En un acto de valor que ha estremecido las redes y tocado el corazón de muchos cubanos, tres madres con cuatro niños —uno de ellos en cochecito— se plantaron frente a la casa del gobernante Miguel Díaz-Canel en La Habana. Iban con el alma en la mano, desesperadas por los apagones interminables que tienen en jaque a miles de familias en todo el país.
Una de ellas, sin miedo, encaró a los agentes vestidos de civil que ya estaban allí para reprimirlas: “¡Me van a recibir! ¡Aquí me tienen que dar una respuesta! ¡No me voy a mover!”, gritó con una mezcla de rabia, agotamiento y dignidad. Dijo que su nombre ya lo tienen en mil listas, pero que en ese momento lo único que le importaba era resolver. Resolver, sí, ese verbo tan cubano que se ha vuelto sinónimo de sobrevivir.
“Vinimos por el problema de la corriente”, explica otra madre en el video que circula en redes sociales, mientras se escucha el llanto de uno de los niños y se ve una patrulla policial al acecho, preparada como si se tratara de una amenaza y no de un reclamo legítimo de madres desesperadas.
“Son desagradables cantidad”, suelta una de ellas al ver el despliegue de agentes custodiando la residencia del mandatario, como si se tratara de una fortaleza intocable mientras el pueblo se derrite —literalmente— en la oscuridad de la ineficiencia estatal.
La escena fue compartida por la activista Idelisa Diasniurka Salcedo Verdecia, quien denunció en sus redes el abuso y la indiferencia. La respuesta no se hizo esperar: una avalancha de solidaridad desde dentro y fuera de Cuba aplaudió el coraje de esas madres que, cargando a sus hijos, se atrevieron a hacer lo que muchos sueñan y pocos pueden: exigirle cuentas cara a cara al poder.

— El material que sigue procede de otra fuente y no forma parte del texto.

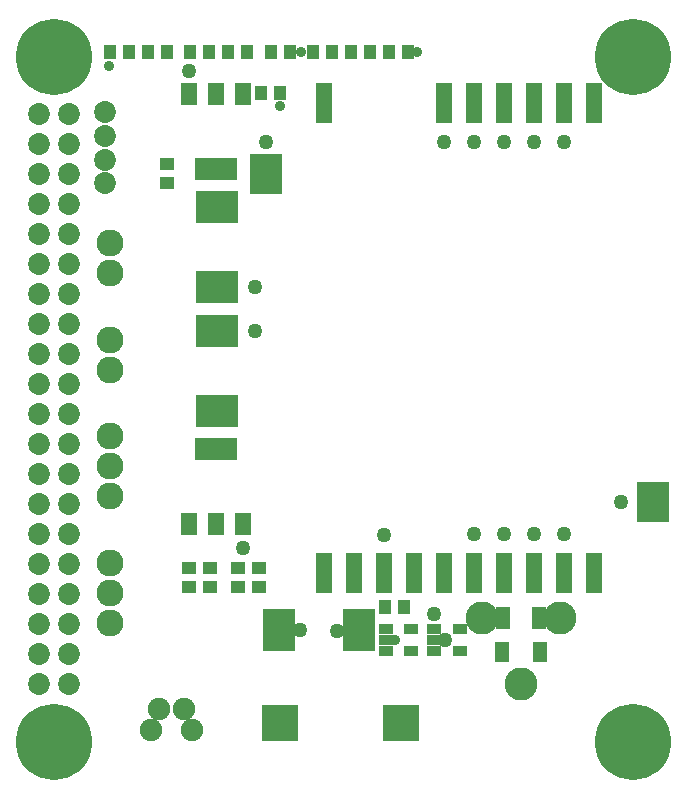
<source format=gbr>
G04 GENERATED BY PULSONIX 11.0 GERBER.DLL 8468*
G04 #@! TF.GenerationSoftware,Pulsonix,Pulsonix,11.0.8468*
G04 #@! TF.CreationDate,2022-02-02T18:24:52+05:00*
G04 #@! TF.Part,Single*
%INCSPAM*%
%LNSOLDER MASK TOP*%
%FSLAX35Y35*%
%LPD*%
%MOIN*%
G04 #@! TF.FileFunction,Soldermask,Top*
G04 #@! TF.FilePolarity,Negative*
G04 #@! TA.AperFunction,ViaPad*
%ADD26C,0.03600*%
%ADD143C,0.05000*%
G04 #@! TA.AperFunction,ComponentPad*
%ADD144C,0.07299*%
%ADD145C,0.25409*%
%ADD146C,0.11000*%
%ADD147C,0.09000*%
%ADD148C,0.07496*%
G04 #@! TA.AperFunction,SMDPad,CuDef*
%ADD171R,0.05724X0.13598*%
%ADD172R,0.10843X0.13598*%
%ADD173R,0.12496X0.11984*%
%ADD174R,0.04150X0.04543*%
%ADD175R,0.04543X0.04150*%
%ADD176R,0.04937X0.03756*%
%ADD177R,0.10843X0.13992*%
%ADD178R,0.13992X0.10843*%
%ADD179R,0.04543X0.03756*%
%ADD180R,0.04543X0.07299*%
%ADD181R,0.04937X0.06906*%
%ADD182R,0.05724X0.07299*%
%ADD183R,0.13992X0.07299*%
G04 #@! TD.AperFunction*
X0Y0D02*
D02*
D26*
X357047Y88951D03*
X318859Y266904D03*
X261771Y280290D03*
X364528Y285014D03*
X325945D03*
D02*
D143*
X373976Y88951D03*
X337756Y92099D03*
X325551Y92495D03*
X370041Y97613D03*
X306654Y119660D03*
X353583Y123991D03*
X413583Y124384D03*
X403583D03*
X393583D03*
X383583D03*
X432638Y135014D03*
X310591Y192101D03*
Y206668D03*
X413583Y255093D03*
X403583D03*
X393583D03*
X383583D03*
X373583D03*
X314055D03*
X288543Y278715D03*
D02*
D144*
X248661Y74266D03*
X238661D03*
X248661Y84266D03*
X238661D03*
X248661Y94266D03*
X238661D03*
X248661Y104266D03*
X238661D03*
X248661Y114266D03*
X238661D03*
X248661Y124266D03*
X238661D03*
X248661Y134266D03*
X238661D03*
X248661Y144266D03*
X238661D03*
X248661Y154266D03*
X238661D03*
X248661Y164266D03*
X238661D03*
X248661Y174266D03*
X238661D03*
X248661Y184266D03*
X238661D03*
X248661Y194266D03*
X238661D03*
X248661Y204266D03*
X238661D03*
X248661Y214266D03*
X238661D03*
X248661Y224266D03*
X238661D03*
X248661Y234266D03*
X238661D03*
X260591Y241313D03*
X248661Y244266D03*
X238661D03*
X260591Y249187D03*
X248661Y254266D03*
X238661D03*
X260591Y257061D03*
X248661Y264266D03*
X238661D03*
X260591Y264936D03*
D02*
D145*
X436575Y55093D03*
X243661D03*
X436575Y283439D03*
X243661D03*
D02*
D146*
X399173Y74384D03*
X412173Y96384D03*
X386173D03*
D02*
D147*
X262165Y94857D03*
Y104857D03*
Y114857D03*
Y136983D03*
Y146983D03*
Y156983D03*
Y179109D03*
Y189109D03*
Y211392D03*
Y221392D03*
D02*
D148*
X289331Y59030D03*
X275945D03*
X286870Y65920D03*
X278406D03*
D02*
D171*
X423583Y111392D03*
X413583D03*
X403583D03*
X393583D03*
X383583D03*
X373583D03*
X363583D03*
X353583D03*
X343583D03*
X333583D03*
X423583Y268085D03*
X413583D03*
X403583D03*
X393583D03*
X383583D03*
X373583D03*
X333583D03*
D02*
D172*
X443268Y135014D03*
X314055Y244463D03*
D02*
D173*
X359193Y61392D03*
X318681D03*
D02*
D174*
X360197Y99975D03*
X353897D03*
X318859Y271235D03*
X312559D03*
X361378Y285014D03*
X355078D03*
X348780D03*
X342480D03*
X336181D03*
X329881D03*
X322008D03*
X315708D03*
X307835D03*
X301535D03*
X295237D03*
X288937D03*
X281063D03*
X274763D03*
X268465D03*
X262165D03*
D02*
D175*
X311772Y106667D03*
X304685D03*
X295630D03*
X288543D03*
X311772Y112967D03*
X304685D03*
X295630D03*
X288543D03*
X281063Y241313D03*
Y247613D03*
D02*
D176*
X378699Y85211D03*
X370041D03*
Y88951D03*
X378699Y92691D03*
X370041D03*
D02*
D177*
X345236Y92495D03*
X318465D03*
D02*
D178*
X297992Y165329D03*
Y192101D03*
Y206668D03*
Y233439D03*
D02*
D179*
X362362Y85211D03*
X354094D03*
Y88951D03*
X362362Y92691D03*
X354094D03*
D02*
D180*
X405275Y96432D03*
X393071D03*
D02*
D181*
X405472Y85014D03*
X392874D03*
D02*
D182*
X306654Y127731D03*
X297598D03*
X288543D03*
X306654Y271038D03*
X297598D03*
X288543D03*
D02*
D183*
X297598Y152731D03*
Y246038D03*
X0Y0D02*
M02*

</source>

Pero esta no es la primera vez que el portón de la residencia presidencial se convierte en escenario de reclamos populares. En abril del año pasado, otras cuatro madres se atrevieron a hacer lo mismo. ¿Qué recibieron? Más vigilancia, más amenazas… y un plato con arroz blanco, croqueta y col. Un insulto disfrazado de ayuda.

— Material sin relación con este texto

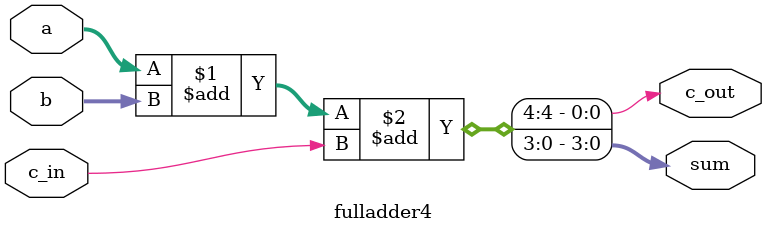
<source format=v>
module fulladder4 (
    input [3:0] a, b, 
    input c_in,
    output [3:0] sum, 
    output c_out
);

assign {c_out, sum} = a + b + c_in;

endmodule
</source>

Estanys Rodríguez, madre joven de solo 20 años, caminó 45 minutos desde Marianao hasta la casa de Díaz-Canel con su niña de dos años en brazos. Lo hizo sin más fuerza que la desesperación. Ese día, el único “desayuno” que tenía para ofrecerle a su hija era un refresco.
“Ya no aguanto más pasar trabajo, y menos siendo cubana con mi niña”, declaró luego. Por atreverse a decir esa verdad, también fue amenazada por la Seguridad del Estado. Pero ella lo tiene claro: “La que pasa trabajo es mi hija, así que hagan lo que les dé la gana”, respondió con firmeza en una entrevista con el canal Universo Increíble.

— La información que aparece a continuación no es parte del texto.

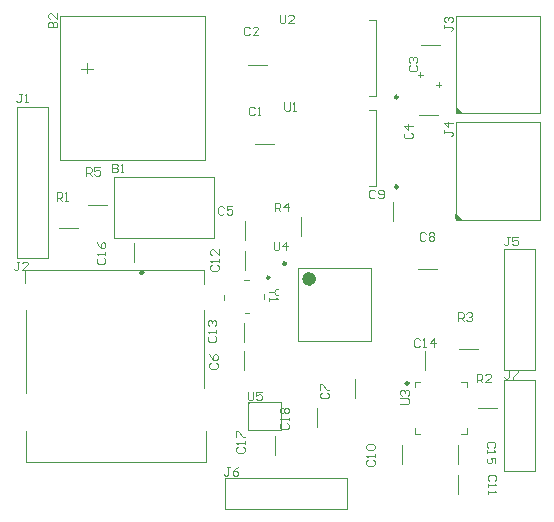
<source format=gto>
G04*
G04 #@! TF.GenerationSoftware,Altium Limited,Altium Designer,21.6.1 (37)*
G04*
G04 Layer_Color=65535*
%FSLAX25Y25*%
%MOIN*%
G70*
G04*
G04 #@! TF.SameCoordinates,5AA223CE-A3B5-4ABD-9865-E1F73ECA8A72*
G04*
G04*
G04 #@! TF.FilePolarity,Positive*
G04*
G01*
G75*
%ADD10C,0.00984*%
%ADD11C,0.01000*%
%ADD12C,0.02362*%
%ADD13C,0.00394*%
%ADD14C,0.00370*%
%ADD15C,0.00488*%
G36*
X541606Y326641D02*
X543861Y324386D01*
X541756D01*
X541230Y324911D01*
Y326406D01*
X541606Y326641D01*
D02*
G37*
G36*
X541803Y362074D02*
X544058Y359819D01*
X541953D01*
X541427Y360345D01*
Y361839D01*
X541803Y362074D01*
D02*
G37*
D10*
X437303Y306791D02*
G03*
X437303Y306791I-492J0D01*
G01*
X522146Y365335D02*
G03*
X522146Y365335I-492J0D01*
G01*
Y335413D02*
G03*
X522146Y335413I-492J0D01*
G01*
X525689Y269882D02*
G03*
X525689Y269882I-492J0D01*
G01*
X484842Y309842D02*
G03*
X484842Y309842I-492J0D01*
G01*
D11*
X479266Y305108D02*
G03*
X479266Y305108I-394J0D01*
G01*
D12*
X493701Y304724D02*
G03*
X493701Y304724I-1181J0D01*
G01*
D13*
X541634Y360138D02*
Y392520D01*
X569587D01*
Y359941D02*
Y392520D01*
X541831Y359941D02*
X569587D01*
X542500Y281496D02*
X548839D01*
X548800Y261811D02*
X555138D01*
X505087Y228135D02*
Y238371D01*
X464733D02*
X505087D01*
X464635Y238272D02*
X464733Y238371D01*
X464635Y228036D02*
Y238272D01*
Y228036D02*
X504989D01*
X505087Y228135D01*
X458036Y243808D02*
Y254134D01*
X398065Y243808D02*
Y254134D01*
Y243808D02*
X458036D01*
X398193Y266830D02*
Y294389D01*
X397799Y303444D02*
Y307775D01*
X457642D01*
Y268405D02*
Y294389D01*
Y303050D02*
Y307775D01*
X434253Y310217D02*
Y316556D01*
X427362Y338583D02*
X460728D01*
X427362Y318307D02*
Y338583D01*
Y318307D02*
X460827D01*
Y338484D01*
X418878Y329528D02*
X425216D01*
X409035Y321654D02*
X415373D01*
X395291Y362135D02*
X405527D01*
X395291Y311741D02*
Y362135D01*
Y311741D02*
X405527D01*
Y362135D01*
X418504Y373228D02*
Y376772D01*
X416535Y374803D02*
X420472D01*
X409449Y392520D02*
X457874D01*
Y344488D02*
Y392520D01*
X409449Y344488D02*
X457874D01*
X409449D02*
Y392520D01*
X528740Y372736D02*
X530413D01*
X529921Y382677D02*
X536221D01*
X529577Y371900D02*
Y373573D01*
X512402Y390945D02*
X514764D01*
Y365748D02*
Y390945D01*
X512402Y365748D02*
X514764D01*
X534941Y369390D02*
X536614D01*
X529134Y359449D02*
X535433D01*
X535778Y368553D02*
Y370226D01*
X512402Y361024D02*
X514764D01*
Y335827D02*
Y361024D01*
X512402Y335827D02*
X514764D01*
X541437Y324705D02*
Y357087D01*
X569390D01*
Y324508D02*
Y357087D01*
X541634Y324508D02*
X569390D01*
X472027Y375985D02*
X478365D01*
X527756Y268602D02*
Y270472D01*
X529626D01*
X543209D02*
X545079D01*
Y268602D02*
Y270472D01*
Y253150D02*
Y255020D01*
X543209Y253150D02*
X545079D01*
X527756D02*
Y255020D01*
Y253150D02*
X529626D01*
X531102Y274389D02*
Y280728D01*
X542323Y242894D02*
Y249233D01*
X542127Y233052D02*
Y239390D01*
X523622Y242893D02*
Y249232D01*
X470946Y304408D02*
X472521D01*
X477427Y298178D02*
Y299572D01*
X471260Y293307D02*
X472653D01*
X464320Y297767D02*
Y299342D01*
X528721Y307874D02*
X535060D01*
X520472Y323995D02*
Y330334D01*
X489764Y318878D02*
Y325217D01*
X471259Y317696D02*
Y324035D01*
X470866Y274389D02*
Y280728D01*
X557480Y274213D02*
X567717D01*
Y314567D01*
X567618Y314665D02*
X567717Y314567D01*
X557382Y314665D02*
X567618D01*
X557382Y274311D02*
Y314665D01*
Y274311D02*
X557480Y274213D01*
X567618Y271035D02*
X567717Y270936D01*
X557382Y240917D02*
Y271035D01*
X557579Y240720D02*
X567717D01*
X557382Y240917D02*
X557579Y240720D01*
X567717D02*
Y270936D01*
X557382Y271035D02*
X567618D01*
X495276Y255493D02*
Y261831D01*
X472146Y254331D02*
X483169D01*
X472146Y263779D02*
X483169D01*
X472146Y254331D02*
Y263779D01*
X483169Y254331D02*
Y263779D01*
X472146Y262992D02*
Y263779D01*
Y262992D02*
X472933Y263779D01*
X472146D02*
X472539Y263386D01*
X481102Y246043D02*
Y252381D01*
X474389Y349607D02*
X480728D01*
X507874Y264942D02*
Y271280D01*
X488779Y284055D02*
Y308465D01*
X513189Y284055D02*
Y308465D01*
X488779D02*
X513189D01*
X488779Y284055D02*
X513189D01*
X470866Y283838D02*
Y290177D01*
X471260Y307855D02*
Y314193D01*
D14*
X537552Y389289D02*
Y388339D01*
Y388814D01*
X539926D01*
X540401Y388339D01*
Y387864D01*
X539926Y387389D01*
X538027Y390239D02*
X537552Y390714D01*
Y391663D01*
X538027Y392138D01*
X538502D01*
X538976Y391663D01*
Y391189D01*
Y391663D01*
X539451Y392138D01*
X539926D01*
X540401Y391663D01*
Y390714D01*
X539926Y390239D01*
X466060Y241976D02*
X465111D01*
X465586D01*
Y239601D01*
X465111Y239126D01*
X464636D01*
X464161Y239601D01*
X468910Y241976D02*
X467960Y241501D01*
X467010Y240551D01*
Y239601D01*
X467485Y239126D01*
X468435D01*
X468910Y239601D01*
Y240076D01*
X468435Y240551D01*
X467010D01*
X395982Y310480D02*
X395032D01*
X395507D01*
Y308105D01*
X395032Y307630D01*
X394557D01*
X394082Y308105D01*
X398831Y307630D02*
X396932D01*
X398831Y309530D01*
Y310005D01*
X398356Y310480D01*
X397407D01*
X396932Y310005D01*
X426840Y343157D02*
Y340307D01*
X428265D01*
X428740Y340782D01*
Y341257D01*
X428265Y341732D01*
X426840D01*
X428265D01*
X428740Y342207D01*
Y342682D01*
X428265Y343157D01*
X426840D01*
X429690Y340307D02*
X430640D01*
X430165D01*
Y343157D01*
X429690Y342682D01*
X396850Y366385D02*
X395901D01*
X396375D01*
Y364011D01*
X395901Y363536D01*
X395426D01*
X394951Y364011D01*
X397800Y363536D02*
X398750D01*
X398275D01*
Y366385D01*
X397800Y365911D01*
X405662Y388570D02*
X408511D01*
Y389995D01*
X408036Y390470D01*
X407561D01*
X407087Y389995D01*
Y388570D01*
Y389995D01*
X406612Y390470D01*
X406137D01*
X405662Y389995D01*
Y388570D01*
X408511Y393319D02*
Y391420D01*
X406612Y393319D01*
X406137D01*
X405662Y392845D01*
Y391895D01*
X406137Y391420D01*
X482665Y392763D02*
Y390389D01*
X483140Y389914D01*
X484090D01*
X484564Y390389D01*
Y392763D01*
X487414Y389914D02*
X485514D01*
X487414Y391813D01*
Y392288D01*
X486939Y392763D01*
X485989D01*
X485514Y392288D01*
X484321Y363630D02*
Y361255D01*
X484796Y360780D01*
X485746D01*
X486221Y361255D01*
Y363630D01*
X487170Y360780D02*
X488120D01*
X487645D01*
Y363630D01*
X487170Y363155D01*
X537552Y354250D02*
Y353300D01*
Y353775D01*
X539926D01*
X540401Y353300D01*
Y352825D01*
X539926Y352350D01*
X540401Y356624D02*
X537552D01*
X538976Y355199D01*
Y357099D01*
X522985Y262980D02*
X525359D01*
X525834Y263455D01*
Y264405D01*
X525359Y264879D01*
X522985D01*
X523460Y265829D02*
X522985Y266304D01*
Y267254D01*
X523460Y267729D01*
X523935D01*
X524409Y267254D01*
Y266779D01*
Y267254D01*
X524884Y267729D01*
X525359D01*
X525834Y267254D01*
Y266304D01*
X525359Y265829D01*
X482133Y301309D02*
X481659D01*
X480709Y300359D01*
X481659Y299409D01*
X482133D01*
X480709Y300359D02*
X479284D01*
Y298460D02*
Y297510D01*
Y297985D01*
X482133D01*
X481659Y298460D01*
X559368Y318748D02*
X558418D01*
X558893D01*
Y316373D01*
X558418Y315898D01*
X557943D01*
X557468Y316373D01*
X562217Y318748D02*
X560317D01*
Y317323D01*
X561267Y317798D01*
X561742D01*
X562217Y317323D01*
Y316373D01*
X561742Y315898D01*
X560792D01*
X560317Y316373D01*
X559481Y274259D02*
X558531D01*
X559006D01*
Y271885D01*
X558531Y271410D01*
X558056D01*
X557581Y271885D01*
X560431Y274259D02*
X562330D01*
Y273784D01*
X560431Y271885D01*
Y271410D01*
X472035Y267173D02*
Y264798D01*
X472510Y264323D01*
X473460D01*
X473935Y264798D01*
Y267173D01*
X476784D02*
X474884D01*
Y265748D01*
X475834Y266223D01*
X476309D01*
X476784Y265748D01*
Y264798D01*
X476309Y264323D01*
X475359D01*
X474884Y264798D01*
X480696Y317173D02*
Y314798D01*
X481171Y314323D01*
X482121D01*
X482596Y314798D01*
Y317173D01*
X484971Y314323D02*
Y317173D01*
X483546Y315748D01*
X485445D01*
X459286Y285739D02*
X458812Y285264D01*
Y284315D01*
X459286Y283840D01*
X461186D01*
X461661Y284315D01*
Y285264D01*
X461186Y285739D01*
X461661Y286689D02*
Y287639D01*
Y287164D01*
X458812D01*
X459286Y286689D01*
Y289064D02*
X458812Y289539D01*
Y290489D01*
X459286Y290963D01*
X459761D01*
X460236Y290489D01*
Y290014D01*
Y290489D01*
X460711Y290963D01*
X461186D01*
X461661Y290489D01*
Y289539D01*
X461186Y289064D01*
X460074Y309361D02*
X459599Y308886D01*
Y307937D01*
X460074Y307462D01*
X461973D01*
X462448Y307937D01*
Y308886D01*
X461973Y309361D01*
X462448Y310311D02*
Y311261D01*
Y310786D01*
X459599D01*
X460074Y310311D01*
X462448Y314585D02*
Y312686D01*
X460548Y314585D01*
X460074D01*
X459599Y314110D01*
Y313160D01*
X460074Y312686D01*
D15*
X542114Y290701D02*
Y293551D01*
X543538D01*
X544013Y293076D01*
Y292126D01*
X543538Y291651D01*
X542114D01*
X543063D02*
X544013Y290701D01*
X544963Y293076D02*
X545438Y293551D01*
X546388D01*
X546863Y293076D01*
Y292601D01*
X546388Y292126D01*
X545913D01*
X546388D01*
X546863Y291651D01*
Y291176D01*
X546388Y290701D01*
X545438D01*
X544963Y291176D01*
X548413Y270229D02*
Y273079D01*
X549837D01*
X550312Y272604D01*
Y271654D01*
X549837Y271179D01*
X548413D01*
X549362D02*
X550312Y270229D01*
X553162D02*
X551262D01*
X553162Y272129D01*
Y272604D01*
X552687Y273079D01*
X551737D01*
X551262Y272604D01*
X422278Y311724D02*
X421804Y311249D01*
Y310299D01*
X422278Y309824D01*
X424178D01*
X424653Y310299D01*
Y311249D01*
X424178Y311724D01*
X424653Y312673D02*
Y313623D01*
Y313148D01*
X421804D01*
X422278Y312673D01*
X421804Y316948D02*
X422278Y315998D01*
X423228Y315048D01*
X424178D01*
X424653Y315523D01*
Y316473D01*
X424178Y316948D01*
X423703D01*
X423228Y316473D01*
Y315048D01*
X418098Y339126D02*
Y341976D01*
X419523D01*
X419998Y341501D01*
Y340551D01*
X419523Y340076D01*
X418098D01*
X419048D02*
X419998Y339126D01*
X422847Y341976D02*
X420947D01*
Y340551D01*
X421897Y341026D01*
X422372D01*
X422847Y340551D01*
Y339601D01*
X422372Y339126D01*
X421422D01*
X420947Y339601D01*
X408336Y330859D02*
Y333709D01*
X409761D01*
X410236Y333234D01*
Y332284D01*
X409761Y331809D01*
X408336D01*
X409286D02*
X410236Y330859D01*
X411186D02*
X412136D01*
X411661D01*
Y333709D01*
X411186Y333234D01*
X526216Y375903D02*
X525741Y375428D01*
Y374478D01*
X526216Y374003D01*
X528115D01*
X528590Y374478D01*
Y375428D01*
X528115Y375903D01*
X526216Y376853D02*
X525741Y377328D01*
Y378278D01*
X526216Y378752D01*
X526690D01*
X527165Y378278D01*
Y377803D01*
Y378278D01*
X527640Y378752D01*
X528115D01*
X528590Y378278D01*
Y377328D01*
X528115Y376853D01*
X524641Y353462D02*
X524166Y352987D01*
Y352037D01*
X524641Y351562D01*
X526540D01*
X527015Y352037D01*
Y352987D01*
X526540Y353462D01*
X527015Y355837D02*
X524166D01*
X525591Y354412D01*
Y356312D01*
X472753Y388351D02*
X472278Y388826D01*
X471329D01*
X470854Y388351D01*
Y386452D01*
X471329Y385977D01*
X472278D01*
X472753Y386452D01*
X475603Y385977D02*
X473703D01*
X475603Y387877D01*
Y388351D01*
X475128Y388826D01*
X474178D01*
X473703Y388351D01*
X529440Y284414D02*
X528965Y284889D01*
X528015D01*
X527540Y284414D01*
Y282515D01*
X528015Y282040D01*
X528965D01*
X529440Y282515D01*
X530390Y282040D02*
X531340D01*
X530865D01*
Y284889D01*
X530390Y284414D01*
X534189Y282040D02*
Y284889D01*
X532764Y283465D01*
X534664D01*
X554099Y248513D02*
X554574Y248988D01*
Y249937D01*
X554099Y250412D01*
X552200D01*
X551725Y249937D01*
Y248988D01*
X552200Y248513D01*
X551725Y247563D02*
Y246613D01*
Y247088D01*
X554574D01*
X554099Y247563D01*
X554574Y243288D02*
Y245188D01*
X553150D01*
X553624Y244238D01*
Y243763D01*
X553150Y243288D01*
X552200D01*
X551725Y243763D01*
Y244713D01*
X552200Y245188D01*
X554493Y237408D02*
X554968Y237883D01*
Y238832D01*
X554493Y239307D01*
X552594D01*
X552119Y238832D01*
Y237883D01*
X552594Y237408D01*
X552119Y236458D02*
Y235508D01*
Y235983D01*
X554968D01*
X554493Y236458D01*
X552119Y234083D02*
Y233134D01*
Y233608D01*
X554968D01*
X554493Y234083D01*
X512042Y244401D02*
X511567Y243926D01*
Y242976D01*
X512042Y242501D01*
X513942D01*
X514417Y242976D01*
Y243926D01*
X513942Y244401D01*
X514417Y245351D02*
Y246301D01*
Y245826D01*
X511567D01*
X512042Y245351D01*
Y247725D02*
X511567Y248200D01*
Y249150D01*
X512042Y249625D01*
X513942D01*
X514417Y249150D01*
Y248200D01*
X513942Y247725D01*
X512042D01*
X531415Y319847D02*
X530940Y320322D01*
X529990D01*
X529515Y319847D01*
Y317948D01*
X529990Y317473D01*
X530940D01*
X531415Y317948D01*
X532365Y319847D02*
X532840Y320322D01*
X533789D01*
X534264Y319847D01*
Y319373D01*
X533789Y318898D01*
X534264Y318423D01*
Y317948D01*
X533789Y317473D01*
X532840D01*
X532365Y317948D01*
Y318423D01*
X532840Y318898D01*
X532365Y319373D01*
Y319847D01*
X532840Y318898D02*
X533789D01*
X514486Y334021D02*
X514011Y334496D01*
X513061D01*
X512586Y334021D01*
Y332121D01*
X513061Y331646D01*
X514011D01*
X514486Y332121D01*
X515436D02*
X515910Y331646D01*
X516860D01*
X517335Y332121D01*
Y334021D01*
X516860Y334496D01*
X515910D01*
X515436Y334021D01*
Y333546D01*
X515910Y333071D01*
X517335D01*
X481090Y327315D02*
Y330165D01*
X482515D01*
X482990Y329690D01*
Y328740D01*
X482515Y328265D01*
X481090D01*
X482040D02*
X482990Y327315D01*
X485364D02*
Y330165D01*
X483940Y328740D01*
X485839D01*
X464092Y328509D02*
X463617Y328984D01*
X462667D01*
X462192Y328509D01*
Y326609D01*
X462667Y326134D01*
X463617D01*
X464092Y326609D01*
X466941Y328984D02*
X465042D01*
Y327559D01*
X465992Y328034D01*
X466467D01*
X466941Y327559D01*
Y326609D01*
X466467Y326134D01*
X465517D01*
X465042Y326609D01*
X459680Y276691D02*
X459205Y276216D01*
Y275266D01*
X459680Y274791D01*
X461580D01*
X462055Y275266D01*
Y276216D01*
X461580Y276691D01*
X459205Y279540D02*
X459680Y278590D01*
X460630Y277640D01*
X461580D01*
X462055Y278115D01*
Y279065D01*
X461580Y279540D01*
X461105D01*
X460630Y279065D01*
Y277640D01*
X483302Y256606D02*
X482827Y256131D01*
Y255181D01*
X483302Y254706D01*
X485202D01*
X485677Y255181D01*
Y256131D01*
X485202Y256606D01*
X485677Y257555D02*
Y258505D01*
Y258030D01*
X482827D01*
X483302Y257555D01*
Y259930D02*
X482827Y260405D01*
Y261355D01*
X483302Y261830D01*
X483777D01*
X484252Y261355D01*
X484727Y261830D01*
X485202D01*
X485677Y261355D01*
Y260405D01*
X485202Y259930D01*
X484727D01*
X484252Y260405D01*
X483777Y259930D01*
X483302D01*
X484252Y260405D02*
Y261355D01*
X468735Y248731D02*
X468260Y248257D01*
Y247307D01*
X468735Y246832D01*
X470635D01*
X471110Y247307D01*
Y248257D01*
X470635Y248731D01*
X471110Y249681D02*
Y250631D01*
Y250156D01*
X468260D01*
X468735Y249681D01*
X468260Y252056D02*
Y253956D01*
X468735D01*
X470635Y252056D01*
X471110D01*
X474409Y361580D02*
X473935Y362055D01*
X472985D01*
X472510Y361580D01*
Y359680D01*
X472985Y359205D01*
X473935D01*
X474409Y359680D01*
X475359Y359205D02*
X476309D01*
X475834D01*
Y362055D01*
X475359Y361580D01*
X496688Y266848D02*
X496213Y266373D01*
Y265423D01*
X496688Y264948D01*
X498588D01*
X499062Y265423D01*
Y266373D01*
X498588Y266848D01*
X496213Y267798D02*
Y269697D01*
X496688D01*
X498588Y267798D01*
X499062D01*
M02*

</source>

En medio del caos económico, la falta de electricidad, comida, medicinas y respuestas, estas mujeres se han convertido en símbolo de una Cuba que grita desde abajo. “Los niños en Cuba no viven como deberían vivir. Estamos en condiciones infrahumanas, y eso no es justo”, denunció otra madre tras la protesta del año pasado.
Y no, no lo es. No es justo que las madres tengan que marchar con sus hijos hasta la mismísima puerta del gobernante para pedir lo que debería ser un derecho básico: vivir con dignidad, sin oscuridad, sin miedo, sin hambre. Porque cuando un gobierno teme a una madre con un niño en brazos, es que ya perdió toda legitimidad.